Trump's envoys have pushed a plan in which the United States would offer security guarantees to Ukraine, but Kyiv will likely be expected to surrender some territory, a prospect resented by many Ukrainians.
However, US Secretary of State Marco Rubio on Friday promised not to force Ukraine into any agreement, saying "there's no peace deal unless Ukraine agrees to it". He added that he may join the talks on Saturday in Miami, his hometown.
Dmitriev wrote in an X post that he was "on the way to Miami", adding a peace dove emoji and attaching a short video of a morning sun shining through clouds on a beach with palms.
"As warmongers keep working overtime to undermine the US peace plan for Ukraine, I remembered this video from my previous visit -- light breaking through the storm clouds," he added.

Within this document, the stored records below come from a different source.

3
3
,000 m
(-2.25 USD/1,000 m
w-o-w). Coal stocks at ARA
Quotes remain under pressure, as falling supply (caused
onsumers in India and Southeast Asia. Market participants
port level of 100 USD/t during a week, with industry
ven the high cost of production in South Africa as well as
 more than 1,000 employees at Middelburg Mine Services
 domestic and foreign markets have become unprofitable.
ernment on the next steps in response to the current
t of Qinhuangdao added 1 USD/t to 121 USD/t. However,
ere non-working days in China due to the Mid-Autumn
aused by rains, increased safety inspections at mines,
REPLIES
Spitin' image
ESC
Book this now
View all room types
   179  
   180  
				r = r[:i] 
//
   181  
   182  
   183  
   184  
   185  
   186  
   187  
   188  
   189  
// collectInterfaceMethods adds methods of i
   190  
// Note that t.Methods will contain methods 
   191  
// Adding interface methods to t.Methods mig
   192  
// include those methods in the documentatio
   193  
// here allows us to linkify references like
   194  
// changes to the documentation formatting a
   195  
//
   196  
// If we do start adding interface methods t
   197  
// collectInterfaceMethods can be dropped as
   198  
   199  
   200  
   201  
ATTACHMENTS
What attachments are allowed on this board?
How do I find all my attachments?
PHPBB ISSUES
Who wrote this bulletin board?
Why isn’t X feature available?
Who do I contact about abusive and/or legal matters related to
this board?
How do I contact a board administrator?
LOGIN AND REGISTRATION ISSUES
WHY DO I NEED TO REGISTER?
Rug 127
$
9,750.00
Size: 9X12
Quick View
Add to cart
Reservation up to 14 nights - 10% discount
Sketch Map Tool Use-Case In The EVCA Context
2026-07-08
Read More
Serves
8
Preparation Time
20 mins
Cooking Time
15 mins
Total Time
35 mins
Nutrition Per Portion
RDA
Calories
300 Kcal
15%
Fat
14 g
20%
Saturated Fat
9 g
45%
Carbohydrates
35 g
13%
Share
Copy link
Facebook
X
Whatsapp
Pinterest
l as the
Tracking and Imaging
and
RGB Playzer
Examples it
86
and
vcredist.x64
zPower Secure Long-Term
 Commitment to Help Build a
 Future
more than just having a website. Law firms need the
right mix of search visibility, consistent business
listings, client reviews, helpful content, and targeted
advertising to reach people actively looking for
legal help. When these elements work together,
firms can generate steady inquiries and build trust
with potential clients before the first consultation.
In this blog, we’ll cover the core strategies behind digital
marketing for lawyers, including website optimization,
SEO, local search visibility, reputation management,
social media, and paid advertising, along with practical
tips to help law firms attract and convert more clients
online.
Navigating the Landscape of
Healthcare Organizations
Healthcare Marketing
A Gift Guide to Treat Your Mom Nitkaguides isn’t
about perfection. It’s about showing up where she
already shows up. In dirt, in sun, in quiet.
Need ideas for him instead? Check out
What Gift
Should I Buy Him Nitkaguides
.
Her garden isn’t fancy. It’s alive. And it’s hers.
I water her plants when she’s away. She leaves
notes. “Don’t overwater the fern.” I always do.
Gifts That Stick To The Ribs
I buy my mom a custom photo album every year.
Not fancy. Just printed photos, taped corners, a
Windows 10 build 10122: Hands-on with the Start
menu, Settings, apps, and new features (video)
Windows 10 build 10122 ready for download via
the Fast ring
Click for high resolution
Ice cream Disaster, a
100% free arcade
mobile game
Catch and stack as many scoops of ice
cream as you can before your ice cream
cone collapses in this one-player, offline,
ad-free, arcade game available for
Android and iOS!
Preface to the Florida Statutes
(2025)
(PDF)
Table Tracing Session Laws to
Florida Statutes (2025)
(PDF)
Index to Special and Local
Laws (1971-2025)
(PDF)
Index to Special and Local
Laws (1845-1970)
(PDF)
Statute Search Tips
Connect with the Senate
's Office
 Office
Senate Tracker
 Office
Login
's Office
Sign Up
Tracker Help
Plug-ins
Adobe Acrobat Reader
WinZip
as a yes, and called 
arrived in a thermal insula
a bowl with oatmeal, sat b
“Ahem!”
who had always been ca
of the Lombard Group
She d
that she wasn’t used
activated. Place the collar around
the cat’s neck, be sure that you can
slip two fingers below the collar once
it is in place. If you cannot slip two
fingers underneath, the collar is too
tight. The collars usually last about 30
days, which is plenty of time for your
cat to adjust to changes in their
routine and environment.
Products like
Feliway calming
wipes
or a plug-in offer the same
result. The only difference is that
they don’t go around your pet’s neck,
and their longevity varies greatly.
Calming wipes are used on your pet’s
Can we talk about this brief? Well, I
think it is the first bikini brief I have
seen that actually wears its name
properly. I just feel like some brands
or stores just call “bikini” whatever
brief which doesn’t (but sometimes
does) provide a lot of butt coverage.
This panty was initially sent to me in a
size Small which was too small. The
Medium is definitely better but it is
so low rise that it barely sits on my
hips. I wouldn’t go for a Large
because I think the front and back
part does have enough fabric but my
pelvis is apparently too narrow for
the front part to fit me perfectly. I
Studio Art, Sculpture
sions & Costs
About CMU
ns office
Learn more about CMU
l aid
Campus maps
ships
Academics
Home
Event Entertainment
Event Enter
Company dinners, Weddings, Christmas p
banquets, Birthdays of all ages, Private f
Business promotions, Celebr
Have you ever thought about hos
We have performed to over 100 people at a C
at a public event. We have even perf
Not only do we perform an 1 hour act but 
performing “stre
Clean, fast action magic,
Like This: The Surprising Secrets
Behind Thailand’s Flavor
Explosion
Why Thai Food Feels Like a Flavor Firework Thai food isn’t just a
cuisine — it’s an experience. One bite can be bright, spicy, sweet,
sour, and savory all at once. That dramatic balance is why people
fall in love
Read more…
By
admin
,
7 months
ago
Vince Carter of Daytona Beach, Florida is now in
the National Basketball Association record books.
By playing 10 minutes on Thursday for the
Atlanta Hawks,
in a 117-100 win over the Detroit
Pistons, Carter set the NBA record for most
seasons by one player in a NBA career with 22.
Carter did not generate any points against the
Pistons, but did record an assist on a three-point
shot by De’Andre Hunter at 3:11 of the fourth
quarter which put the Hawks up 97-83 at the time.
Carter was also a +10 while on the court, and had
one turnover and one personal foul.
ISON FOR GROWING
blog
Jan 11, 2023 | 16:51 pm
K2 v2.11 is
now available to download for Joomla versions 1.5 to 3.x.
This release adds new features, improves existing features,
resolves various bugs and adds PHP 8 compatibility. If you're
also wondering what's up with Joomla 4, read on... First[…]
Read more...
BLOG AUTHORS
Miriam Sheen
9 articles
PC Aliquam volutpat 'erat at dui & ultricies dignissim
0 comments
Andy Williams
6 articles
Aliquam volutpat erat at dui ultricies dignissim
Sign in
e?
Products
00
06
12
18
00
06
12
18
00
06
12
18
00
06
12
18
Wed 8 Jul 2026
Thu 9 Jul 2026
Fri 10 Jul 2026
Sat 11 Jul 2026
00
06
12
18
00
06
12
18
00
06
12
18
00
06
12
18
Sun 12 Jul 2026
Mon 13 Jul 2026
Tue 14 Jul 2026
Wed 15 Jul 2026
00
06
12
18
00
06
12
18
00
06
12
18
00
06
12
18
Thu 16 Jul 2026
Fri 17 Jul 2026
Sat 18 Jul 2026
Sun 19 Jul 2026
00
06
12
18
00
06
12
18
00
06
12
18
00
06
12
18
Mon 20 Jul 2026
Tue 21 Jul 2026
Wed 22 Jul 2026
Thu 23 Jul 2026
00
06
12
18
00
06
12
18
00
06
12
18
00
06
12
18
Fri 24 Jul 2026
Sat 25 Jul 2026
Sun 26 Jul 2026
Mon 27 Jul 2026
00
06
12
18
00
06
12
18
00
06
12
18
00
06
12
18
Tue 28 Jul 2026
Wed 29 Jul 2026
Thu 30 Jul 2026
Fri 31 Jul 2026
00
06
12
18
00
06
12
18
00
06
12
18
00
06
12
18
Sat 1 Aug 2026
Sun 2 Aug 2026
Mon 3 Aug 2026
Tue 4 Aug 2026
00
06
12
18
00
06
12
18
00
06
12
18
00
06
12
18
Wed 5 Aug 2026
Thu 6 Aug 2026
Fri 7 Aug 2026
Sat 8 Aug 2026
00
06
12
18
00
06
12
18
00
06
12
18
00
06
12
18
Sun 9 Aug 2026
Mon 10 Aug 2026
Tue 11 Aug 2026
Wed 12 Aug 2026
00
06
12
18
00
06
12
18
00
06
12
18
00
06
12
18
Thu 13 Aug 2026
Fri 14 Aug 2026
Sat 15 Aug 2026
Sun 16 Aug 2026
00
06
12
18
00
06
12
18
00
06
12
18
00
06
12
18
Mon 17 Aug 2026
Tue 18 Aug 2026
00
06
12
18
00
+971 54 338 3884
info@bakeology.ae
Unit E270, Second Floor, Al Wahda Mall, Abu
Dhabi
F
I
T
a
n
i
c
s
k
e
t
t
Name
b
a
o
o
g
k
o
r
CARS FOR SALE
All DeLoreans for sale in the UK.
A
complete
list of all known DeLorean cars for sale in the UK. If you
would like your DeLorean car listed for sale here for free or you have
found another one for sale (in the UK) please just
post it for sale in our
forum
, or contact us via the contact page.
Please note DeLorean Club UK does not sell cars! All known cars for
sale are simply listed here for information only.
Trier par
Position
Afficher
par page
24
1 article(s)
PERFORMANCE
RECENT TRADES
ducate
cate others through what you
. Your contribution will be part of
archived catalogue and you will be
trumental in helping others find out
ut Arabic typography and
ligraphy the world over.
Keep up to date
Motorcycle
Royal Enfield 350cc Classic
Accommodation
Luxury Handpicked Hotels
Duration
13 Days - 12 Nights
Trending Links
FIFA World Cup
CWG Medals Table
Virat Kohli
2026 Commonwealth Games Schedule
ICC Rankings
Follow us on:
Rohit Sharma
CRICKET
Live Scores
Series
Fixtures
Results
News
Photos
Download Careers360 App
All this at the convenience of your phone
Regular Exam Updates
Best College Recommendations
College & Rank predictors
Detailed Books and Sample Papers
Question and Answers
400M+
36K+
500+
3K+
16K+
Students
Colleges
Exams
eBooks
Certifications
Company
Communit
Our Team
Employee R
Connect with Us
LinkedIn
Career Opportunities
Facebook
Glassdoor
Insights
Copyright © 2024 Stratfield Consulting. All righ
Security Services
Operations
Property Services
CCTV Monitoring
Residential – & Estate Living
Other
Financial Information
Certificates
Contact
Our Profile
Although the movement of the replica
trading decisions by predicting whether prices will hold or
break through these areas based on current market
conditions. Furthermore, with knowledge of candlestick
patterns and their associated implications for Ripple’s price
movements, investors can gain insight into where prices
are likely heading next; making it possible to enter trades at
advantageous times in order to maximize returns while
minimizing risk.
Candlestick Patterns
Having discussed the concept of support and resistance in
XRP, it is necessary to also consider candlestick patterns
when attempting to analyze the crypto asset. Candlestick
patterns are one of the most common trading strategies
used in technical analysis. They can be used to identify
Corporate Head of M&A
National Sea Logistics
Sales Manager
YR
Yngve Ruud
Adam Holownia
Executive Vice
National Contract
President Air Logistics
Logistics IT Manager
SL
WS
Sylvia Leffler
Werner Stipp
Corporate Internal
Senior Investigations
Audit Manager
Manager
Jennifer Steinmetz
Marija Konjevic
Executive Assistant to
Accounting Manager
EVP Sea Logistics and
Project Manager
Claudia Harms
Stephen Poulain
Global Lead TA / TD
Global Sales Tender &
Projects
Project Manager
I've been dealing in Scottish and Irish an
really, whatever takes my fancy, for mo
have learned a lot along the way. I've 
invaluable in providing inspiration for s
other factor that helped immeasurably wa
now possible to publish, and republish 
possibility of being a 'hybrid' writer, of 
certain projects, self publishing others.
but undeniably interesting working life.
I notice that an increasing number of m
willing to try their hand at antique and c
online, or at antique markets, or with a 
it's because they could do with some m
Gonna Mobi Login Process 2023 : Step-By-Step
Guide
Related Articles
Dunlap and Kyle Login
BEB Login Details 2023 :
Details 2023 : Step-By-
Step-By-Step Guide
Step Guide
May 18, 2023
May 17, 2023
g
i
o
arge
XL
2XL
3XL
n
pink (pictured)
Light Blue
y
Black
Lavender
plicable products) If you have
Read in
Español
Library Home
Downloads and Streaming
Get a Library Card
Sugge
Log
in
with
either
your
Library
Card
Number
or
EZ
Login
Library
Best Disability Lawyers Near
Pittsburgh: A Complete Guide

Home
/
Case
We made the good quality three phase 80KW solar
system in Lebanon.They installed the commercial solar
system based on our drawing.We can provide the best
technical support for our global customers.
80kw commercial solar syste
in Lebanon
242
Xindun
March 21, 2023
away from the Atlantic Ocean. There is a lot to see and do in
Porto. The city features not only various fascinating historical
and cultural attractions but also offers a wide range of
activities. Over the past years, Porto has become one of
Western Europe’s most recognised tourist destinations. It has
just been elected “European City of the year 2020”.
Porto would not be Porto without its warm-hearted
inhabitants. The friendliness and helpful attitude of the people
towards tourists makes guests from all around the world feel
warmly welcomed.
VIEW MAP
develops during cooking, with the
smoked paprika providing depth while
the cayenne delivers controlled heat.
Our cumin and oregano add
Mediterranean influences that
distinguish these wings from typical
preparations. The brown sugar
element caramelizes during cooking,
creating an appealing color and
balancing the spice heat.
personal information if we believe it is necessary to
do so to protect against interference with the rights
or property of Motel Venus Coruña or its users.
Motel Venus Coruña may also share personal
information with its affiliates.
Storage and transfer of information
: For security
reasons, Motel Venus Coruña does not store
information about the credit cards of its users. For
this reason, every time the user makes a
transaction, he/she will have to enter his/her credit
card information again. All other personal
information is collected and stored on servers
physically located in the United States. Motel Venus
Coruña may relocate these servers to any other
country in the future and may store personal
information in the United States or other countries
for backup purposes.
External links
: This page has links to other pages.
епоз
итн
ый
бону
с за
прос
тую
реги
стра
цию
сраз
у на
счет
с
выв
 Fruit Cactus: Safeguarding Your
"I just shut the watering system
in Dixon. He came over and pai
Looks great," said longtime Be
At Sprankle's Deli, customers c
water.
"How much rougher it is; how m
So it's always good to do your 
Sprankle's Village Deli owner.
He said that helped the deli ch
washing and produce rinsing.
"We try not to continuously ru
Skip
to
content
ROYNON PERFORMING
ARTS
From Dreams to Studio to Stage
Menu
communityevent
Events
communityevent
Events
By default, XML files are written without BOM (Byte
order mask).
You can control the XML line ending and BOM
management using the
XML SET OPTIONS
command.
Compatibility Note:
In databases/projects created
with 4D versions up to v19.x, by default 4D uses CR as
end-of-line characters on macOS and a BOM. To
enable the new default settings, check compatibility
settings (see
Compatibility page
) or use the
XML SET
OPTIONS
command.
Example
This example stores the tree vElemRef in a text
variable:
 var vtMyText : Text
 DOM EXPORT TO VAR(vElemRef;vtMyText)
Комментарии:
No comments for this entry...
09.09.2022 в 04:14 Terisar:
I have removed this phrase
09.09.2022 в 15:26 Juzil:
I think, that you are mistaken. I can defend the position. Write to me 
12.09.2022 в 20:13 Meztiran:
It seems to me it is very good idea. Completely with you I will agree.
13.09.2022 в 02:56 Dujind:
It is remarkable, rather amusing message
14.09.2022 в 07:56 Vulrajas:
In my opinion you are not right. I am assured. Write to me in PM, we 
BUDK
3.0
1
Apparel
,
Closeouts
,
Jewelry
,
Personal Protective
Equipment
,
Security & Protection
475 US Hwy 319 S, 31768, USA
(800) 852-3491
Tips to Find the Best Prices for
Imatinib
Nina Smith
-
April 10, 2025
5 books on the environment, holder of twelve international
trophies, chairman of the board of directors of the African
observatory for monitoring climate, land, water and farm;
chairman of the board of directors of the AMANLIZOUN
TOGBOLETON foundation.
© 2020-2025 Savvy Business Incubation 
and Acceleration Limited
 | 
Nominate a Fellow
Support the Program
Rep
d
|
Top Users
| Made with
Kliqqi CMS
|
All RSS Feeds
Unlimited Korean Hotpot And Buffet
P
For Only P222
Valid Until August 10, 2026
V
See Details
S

The last time Ukrainian and Russian envoys held official direct talks was in July in Istanbul, which led to prisoner swaps but little else in the way of concrete progress.
Russian and European involvement marks a step forward from before, when the Americans held separate negotiations with each side in different locations.
However, it is unlikely Dmitriev would hold direct talks with European negotiators as relations between the two sides remain extremely strained.
Moscow, which sent troops into Ukraine in February 2022, argues that Europe's involvement in the talks would only hinder the process and tends to paint the continent's leaders as pro-war.
- Russia presses on -
The weekend talks come after President Vladimir Putin vowed to press ahead with his military offensive in Ukraine, hailing Moscow's battlefield gains nearly four years into his war in an annual news conference on Friday.
Russia announced on Saturday it had captured two villages in Ukraine's Sumy and Donetsk regions, further grinding through the country's east in costly battles.
Putin however suggested that Russia could pause its devastating strikes on the country to allow Ukraine to hold a presidential ballot -- a prospect which his Ukrainian counterpart rejected.
"It is not Putin who decides when and in what format the elections in Ukraine will take place," said Zelensky, who also ruled out votes in territories occupied by Russia.
Meanwhile, the death toll in Ukraine's Black Sea Odesa region from an overnight Russian ballistic missile strike on port infrastructure rose to eight, with almost three dozen people wounded in the attack.
A civilian bus was struck in the attack, Ukrainian Prime Minister Yulia Svyrydenko said, adding the victims "were ordinary Ukrainians."
A series of intensified Russian strikes wrought havoc on the coastline region in recent weeks, hitting bridges and cutting electricity and heating for hundreds of thousands in freezing temperatures.
Moscow earlier said it will expand strikes on Ukrainian ports as retaliation for targeting its sanctions-busting oil tankers.
On Saturday, Ukraine claimed to have destroyed two Russian fighter jets at an airfield in occupied Crimea, according to the security service SBU. While Kyiv's army said it struck a Russian oil rig in the Caspian Sea as well as a patrol ship nearby.
Putin ordered a full-scale invasion of Ukraine in February 2022, describing it as a "special military operation" to demilitarise the country and prevent the expansion of NATO.
Kyiv and its European allies say the war, the largest and deadliest on European soil since World War II, is an unprovoked and illegal land grab that has resulted in a tidal wave of violence and destruction.